Palaeontologists at the Royal Ontario Museum and University of Toronto have recently announced the discovery a new Canadian species, found in fossils that are believed to be of a 'large new predatory species'. While it is awesome that the experts have been able to uncover these fossils, the creature they have discovered truly sounds like something from our nightmares! 

Described as having “rake-like” claws, a “pineapple-slice-shaped” mouth, an “enormous” head, the experts named the new species ‘Cambroraster falcatus.’ A study published on July 31 confirmed that the fossils had been found in the Canadian Rockies, in half-a-billion-year-old rocks in Kootenay National Park.

If the razor-sharp teeth weren’t enough to make you feel on edge, experts have agreed that the creature could have reached up to a foot in length! Speaking on the species’ size, Joe Moysiuk, a graduate student based at the Royal Ontario Museum, said, “It would have been even more impressive at the time it was alive, as most animals living during the Cambrian Period were smaller than your little finger.” 

According to Caron, who is also an Assistant Professor in Ecology & Evolutionary Biology and Earth Sciences at the University of Toronto, the most extraordinary part of the fossil discovery is the amount of specimens that were recovered. He said, “Over the past few summers we found hundreds of specimens, sometimes with dozens of individuals covering single rock slabs.”

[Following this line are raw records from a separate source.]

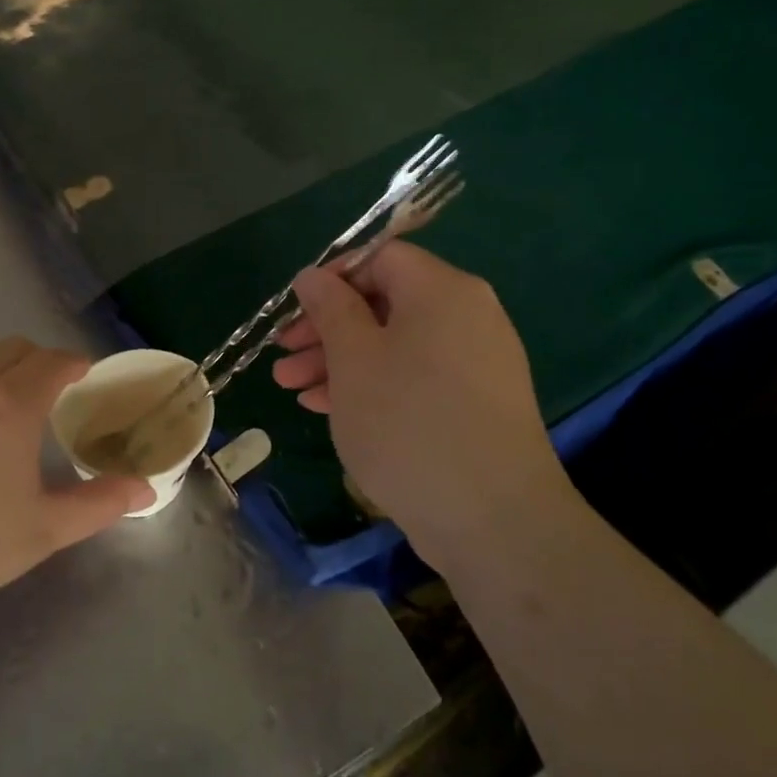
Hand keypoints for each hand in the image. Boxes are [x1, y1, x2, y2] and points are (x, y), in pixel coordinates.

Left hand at [0, 339, 150, 631]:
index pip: (53, 361)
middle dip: (39, 361)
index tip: (86, 377)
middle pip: (14, 347)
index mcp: (13, 405)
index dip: (75, 364)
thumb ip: (99, 503)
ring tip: (1, 396)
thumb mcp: (43, 531)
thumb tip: (146, 489)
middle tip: (50, 393)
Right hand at [272, 242, 574, 569]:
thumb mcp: (354, 358)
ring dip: (340, 361)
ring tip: (292, 389)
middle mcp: (467, 315)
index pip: (381, 257)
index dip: (332, 277)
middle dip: (326, 328)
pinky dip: (373, 384)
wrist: (493, 519)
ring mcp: (476, 361)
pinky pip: (415, 376)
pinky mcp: (475, 403)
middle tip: (283, 356)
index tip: (295, 310)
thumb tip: (313, 276)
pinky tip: (329, 408)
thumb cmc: (408, 423)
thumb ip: (330, 308)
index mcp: (442, 290)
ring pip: (395, 344)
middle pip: (384, 302)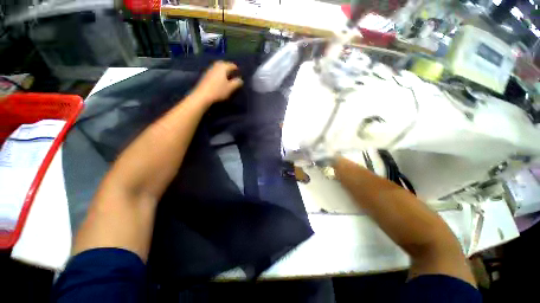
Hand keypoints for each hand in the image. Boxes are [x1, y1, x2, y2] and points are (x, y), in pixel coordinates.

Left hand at [192, 61, 243, 104]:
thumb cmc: (219, 91)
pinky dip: (219, 75)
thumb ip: (237, 82)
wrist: (203, 95)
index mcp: (223, 66)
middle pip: (225, 65)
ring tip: (228, 79)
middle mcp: (216, 65)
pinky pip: (215, 73)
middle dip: (230, 70)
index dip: (237, 70)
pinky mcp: (206, 75)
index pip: (233, 65)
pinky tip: (221, 81)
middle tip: (235, 76)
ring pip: (219, 69)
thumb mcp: (231, 88)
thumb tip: (241, 80)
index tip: (241, 75)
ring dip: (224, 73)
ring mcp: (210, 69)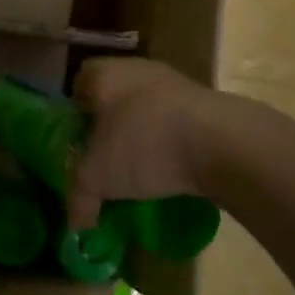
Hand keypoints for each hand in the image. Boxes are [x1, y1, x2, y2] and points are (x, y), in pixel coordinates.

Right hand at [69, 58, 226, 228]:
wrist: (221, 142)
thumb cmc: (144, 144)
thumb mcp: (98, 176)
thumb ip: (79, 197)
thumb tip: (75, 225)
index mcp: (103, 74)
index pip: (77, 85)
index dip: (73, 115)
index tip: (76, 144)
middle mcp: (135, 69)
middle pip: (112, 97)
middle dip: (108, 127)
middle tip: (104, 159)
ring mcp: (173, 83)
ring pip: (145, 109)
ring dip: (141, 135)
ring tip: (139, 171)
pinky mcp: (203, 103)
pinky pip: (173, 122)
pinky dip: (169, 142)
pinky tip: (170, 169)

Caron noted that the unusually large amount of complete fossils preserved were extremely helpful in understanding what the animal looked like, and how they lived all those years ago. "We are really excited about this discovery,” Caron explained.

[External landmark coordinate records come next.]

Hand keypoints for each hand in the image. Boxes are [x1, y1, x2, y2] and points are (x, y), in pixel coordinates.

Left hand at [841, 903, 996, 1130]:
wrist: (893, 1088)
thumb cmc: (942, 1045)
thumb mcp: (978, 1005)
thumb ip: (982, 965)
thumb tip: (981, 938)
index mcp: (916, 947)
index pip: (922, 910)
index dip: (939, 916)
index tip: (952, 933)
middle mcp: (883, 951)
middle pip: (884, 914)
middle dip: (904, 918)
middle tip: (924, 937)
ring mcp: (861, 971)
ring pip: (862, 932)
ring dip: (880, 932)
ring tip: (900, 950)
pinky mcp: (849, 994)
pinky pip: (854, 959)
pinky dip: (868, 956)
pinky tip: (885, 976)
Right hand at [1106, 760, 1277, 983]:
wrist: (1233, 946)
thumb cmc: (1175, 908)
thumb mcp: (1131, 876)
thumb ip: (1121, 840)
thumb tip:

Because of these great numbers of “exceptionally well-preserved” fossils, researchers were able to reconstruct the creature in extraordinary detail, showing characteristics that had not ever been seen before in similar species.

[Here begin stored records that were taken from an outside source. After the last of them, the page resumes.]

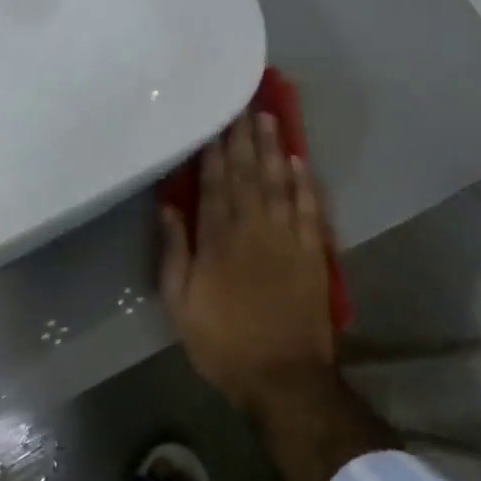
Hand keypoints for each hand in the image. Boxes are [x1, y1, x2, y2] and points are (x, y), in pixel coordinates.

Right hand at [159, 113, 335, 414]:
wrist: (284, 378)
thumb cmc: (223, 341)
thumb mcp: (180, 303)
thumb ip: (174, 252)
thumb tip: (168, 208)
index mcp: (218, 239)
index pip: (215, 184)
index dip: (214, 151)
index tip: (213, 121)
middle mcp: (254, 228)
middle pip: (248, 173)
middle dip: (243, 137)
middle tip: (241, 103)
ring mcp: (288, 238)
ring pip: (279, 181)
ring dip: (272, 148)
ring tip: (267, 117)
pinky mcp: (313, 252)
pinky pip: (309, 208)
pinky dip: (304, 182)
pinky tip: (298, 160)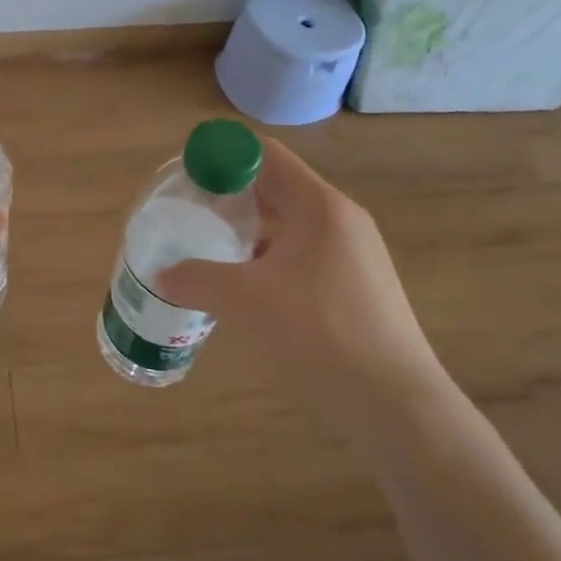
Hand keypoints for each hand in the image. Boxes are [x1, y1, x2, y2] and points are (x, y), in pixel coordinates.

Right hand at [156, 137, 447, 413]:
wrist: (397, 406)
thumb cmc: (318, 333)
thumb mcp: (243, 301)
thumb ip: (195, 279)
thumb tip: (163, 276)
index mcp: (319, 206)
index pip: (265, 154)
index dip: (222, 156)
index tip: (187, 176)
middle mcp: (341, 220)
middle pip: (276, 187)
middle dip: (230, 195)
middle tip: (191, 212)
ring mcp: (355, 255)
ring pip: (290, 224)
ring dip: (250, 230)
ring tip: (211, 250)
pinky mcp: (359, 288)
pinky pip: (304, 255)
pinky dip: (271, 259)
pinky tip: (248, 289)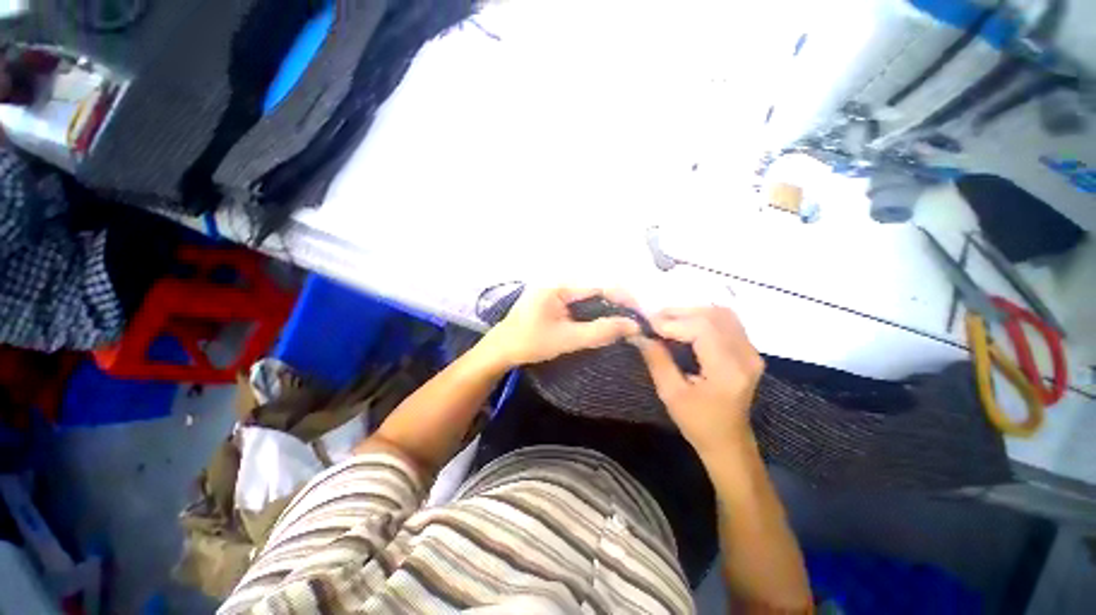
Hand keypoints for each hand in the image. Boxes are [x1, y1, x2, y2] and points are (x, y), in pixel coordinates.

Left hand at [483, 286, 639, 367]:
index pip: (599, 286)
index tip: (639, 314)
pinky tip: (604, 321)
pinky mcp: (554, 298)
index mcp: (559, 285)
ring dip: (607, 307)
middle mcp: (559, 281)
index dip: (622, 298)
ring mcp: (555, 288)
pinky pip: (580, 300)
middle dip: (617, 302)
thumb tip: (633, 326)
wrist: (501, 350)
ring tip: (625, 321)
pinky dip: (594, 310)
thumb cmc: (530, 343)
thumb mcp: (567, 339)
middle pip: (596, 288)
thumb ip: (600, 332)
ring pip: (589, 294)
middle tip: (635, 320)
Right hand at [632, 306, 763, 455]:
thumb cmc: (697, 423)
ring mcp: (751, 352)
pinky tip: (685, 325)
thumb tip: (638, 334)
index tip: (646, 324)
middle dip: (679, 313)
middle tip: (653, 320)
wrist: (728, 442)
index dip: (672, 322)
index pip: (701, 329)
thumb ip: (656, 360)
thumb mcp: (671, 394)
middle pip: (713, 316)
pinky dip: (703, 318)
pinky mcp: (749, 351)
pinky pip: (726, 322)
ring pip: (721, 314)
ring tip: (666, 321)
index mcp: (727, 370)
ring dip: (691, 313)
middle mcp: (745, 356)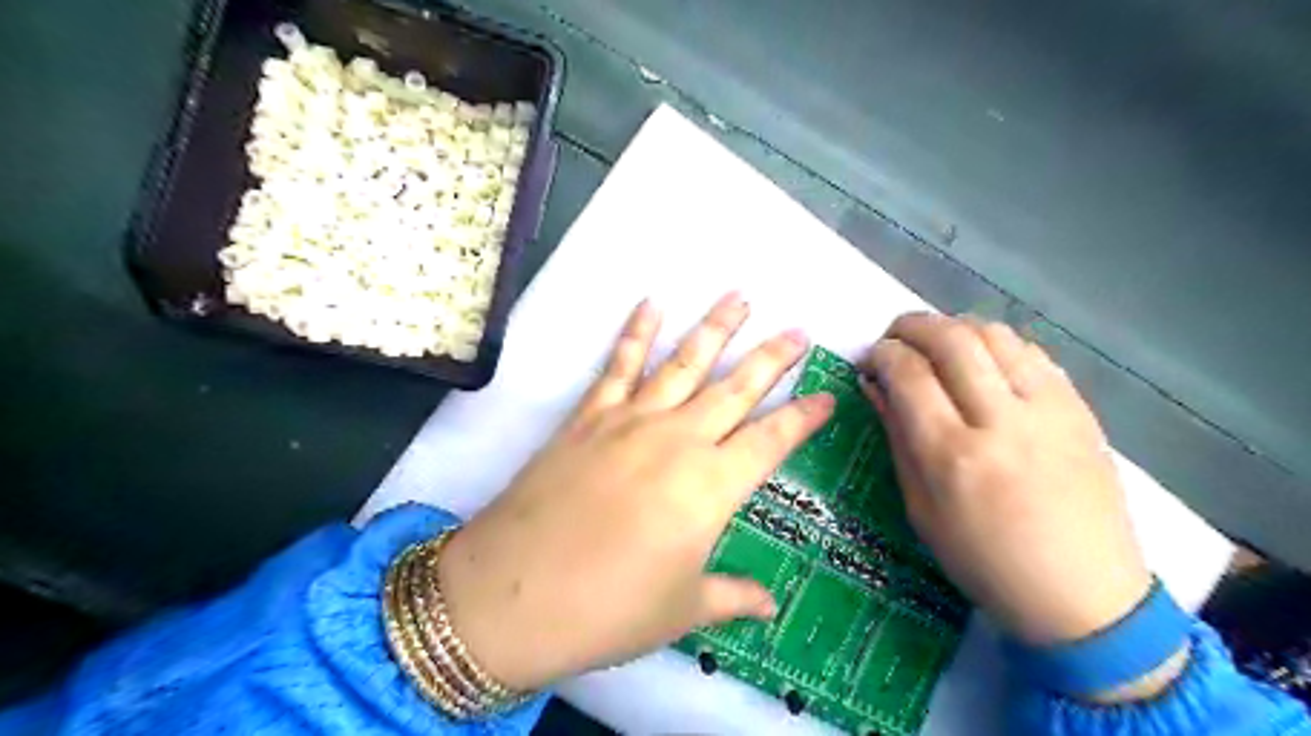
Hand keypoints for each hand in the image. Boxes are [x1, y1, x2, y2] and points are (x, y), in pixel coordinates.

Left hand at [438, 291, 827, 690]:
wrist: (513, 596)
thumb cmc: (608, 610)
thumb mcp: (681, 611)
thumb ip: (732, 598)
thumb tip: (770, 606)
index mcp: (711, 487)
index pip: (772, 441)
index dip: (803, 417)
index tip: (827, 394)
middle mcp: (678, 440)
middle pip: (735, 388)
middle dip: (771, 357)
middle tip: (797, 331)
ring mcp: (630, 421)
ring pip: (683, 362)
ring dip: (714, 327)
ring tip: (739, 297)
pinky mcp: (589, 417)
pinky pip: (618, 365)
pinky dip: (636, 332)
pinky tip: (651, 303)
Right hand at [868, 315, 1150, 646]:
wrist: (1082, 595)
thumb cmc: (984, 561)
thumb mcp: (920, 509)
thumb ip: (897, 438)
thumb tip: (875, 385)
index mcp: (952, 456)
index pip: (908, 374)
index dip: (881, 355)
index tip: (870, 359)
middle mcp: (1000, 422)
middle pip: (951, 339)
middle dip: (911, 325)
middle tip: (894, 337)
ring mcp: (1047, 411)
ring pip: (994, 334)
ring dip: (954, 327)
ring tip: (935, 345)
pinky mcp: (1079, 409)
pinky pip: (1031, 351)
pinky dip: (995, 343)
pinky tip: (982, 362)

Even more exciting for those involved in the research, there is a large new area in Kootenay National Park that has been deemed “worth scientific exploration”, meaning that experts believe there is potential there to uncover any number of new species that have yet to be discovered!

The name ‘Cambroraster’ refers to the animal’s claws, with are described by Royal Ontario Museum (ROM) as “forward-directed rakes.” Experts at ROM believe that these claws would have been used to sift through sediment, and to trap buried pray in the “net-like array of hooked spines.”

The second part of the name, ‘falcatus’ refers to the creature’s distinctive features, primarily the “shield-like” covering of its head. ROM describes this covering as being a similar shape to the Millennium Falcon spaceship from the Star Wars films.

The discovery and study of the creature will be shown in an upcoming CBC documentary called, “The Nature of Things.” The Cambroraster will feature in the episode titled “First Animals,” which will air on October 18, 2019, at 9 PM. 

The specimens, alongside others found at the same site, are also expected to be showcased in a brand-new gallery at ROM, scheduled to open in 2021.